Methods: Seventy-two patients diagnosed with primary hypertension and receiving an ACE inhibitor, an ARB, or their combinations were included. A retrospective review using outcome variables of mean arterial pressure (MAP), and changes between pretreatment MAP and post-treatment MAP were compared between groups. Statistical analysis was performed with SPSS statistical software. Analysis of variance (ANOVA) with Tukey's post hoc analysis was performed on continuous variables. Chi-square analysis was performed on categorical variables. Multivariate linear regression was performed to determine the best predictors of post-treatment MAP.
Results: There were no significant differences between the groups in pre- or post-treatment MAP. Patients on combination therapy with an ACE and ARB agent tended to be on more antihypertensive medications and tended to be diabetic.

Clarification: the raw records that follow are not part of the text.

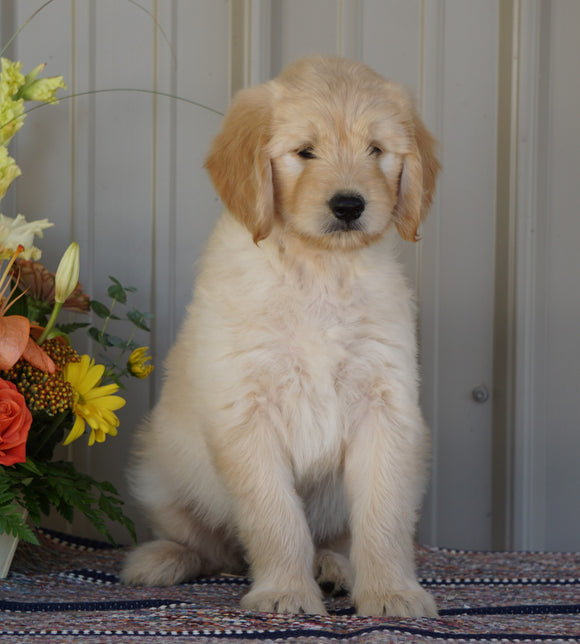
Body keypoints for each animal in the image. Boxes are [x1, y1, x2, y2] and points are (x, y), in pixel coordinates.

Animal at [122, 52, 440, 616]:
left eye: (376, 150)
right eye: (305, 151)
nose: (349, 206)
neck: (319, 269)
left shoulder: (386, 406)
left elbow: (384, 515)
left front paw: (392, 592)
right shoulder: (246, 410)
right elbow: (275, 515)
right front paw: (285, 592)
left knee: (333, 538)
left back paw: (335, 568)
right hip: (161, 468)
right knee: (209, 545)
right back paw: (163, 558)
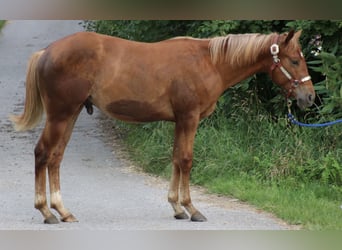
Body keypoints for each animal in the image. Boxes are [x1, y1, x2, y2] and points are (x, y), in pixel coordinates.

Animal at [10, 30, 316, 224]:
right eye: (294, 60)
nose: (310, 97)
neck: (209, 61)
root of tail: (47, 52)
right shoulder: (189, 118)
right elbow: (186, 160)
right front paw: (192, 208)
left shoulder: (180, 121)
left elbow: (176, 158)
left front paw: (177, 207)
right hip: (61, 115)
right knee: (43, 153)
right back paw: (46, 212)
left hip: (70, 115)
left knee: (55, 157)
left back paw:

Conclusion: All treatment groups had similar blood pressure control and changes in MAP regardless of treatment. These findings suggest that combination ARB and ACE inhibitor therapy is a strategy being used for diabetics with difficult-to-control hypertension, although we cannot determine from our study whether this is primarily for blood pressure control or for renal protection. Whether combining an ACE inhibitor and ARB for blood pressure control alone is supported by the literature may be debatable. Further studies should evaluate the efficacy of such intervention to control hypertension.

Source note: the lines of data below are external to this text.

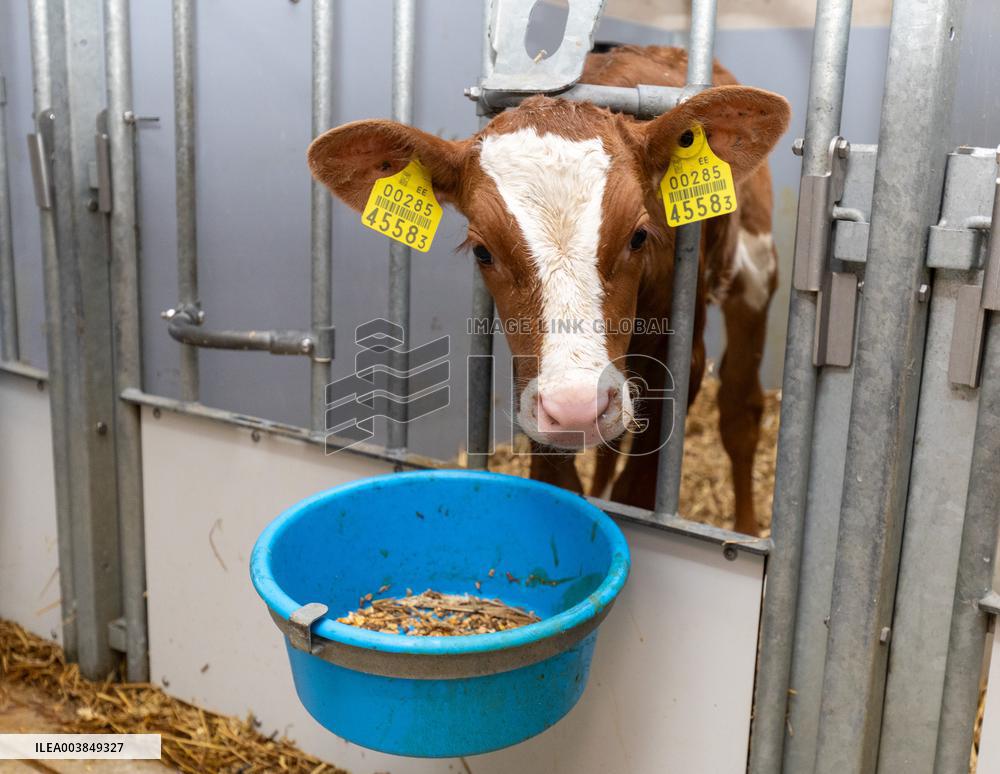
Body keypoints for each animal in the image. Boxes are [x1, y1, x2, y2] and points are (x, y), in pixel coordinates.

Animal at [308, 46, 790, 536]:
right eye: (482, 250)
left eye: (639, 236)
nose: (579, 408)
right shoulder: (533, 381)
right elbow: (559, 480)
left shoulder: (681, 360)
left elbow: (638, 487)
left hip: (755, 268)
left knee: (740, 410)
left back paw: (748, 529)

Antihypertensive therapies using ACE inhibitors with ARBs are gaining popularity;
This retrospective chart review was completed to examine the characteristics of patients on monotherapy and of patients on combination therapy with ACE inhibitors and ARB agents; and
This study suggests a tendency toward combined ARB and ACE inhibitor therapy in patients with diabetes who are on multiple antihypertensive medications.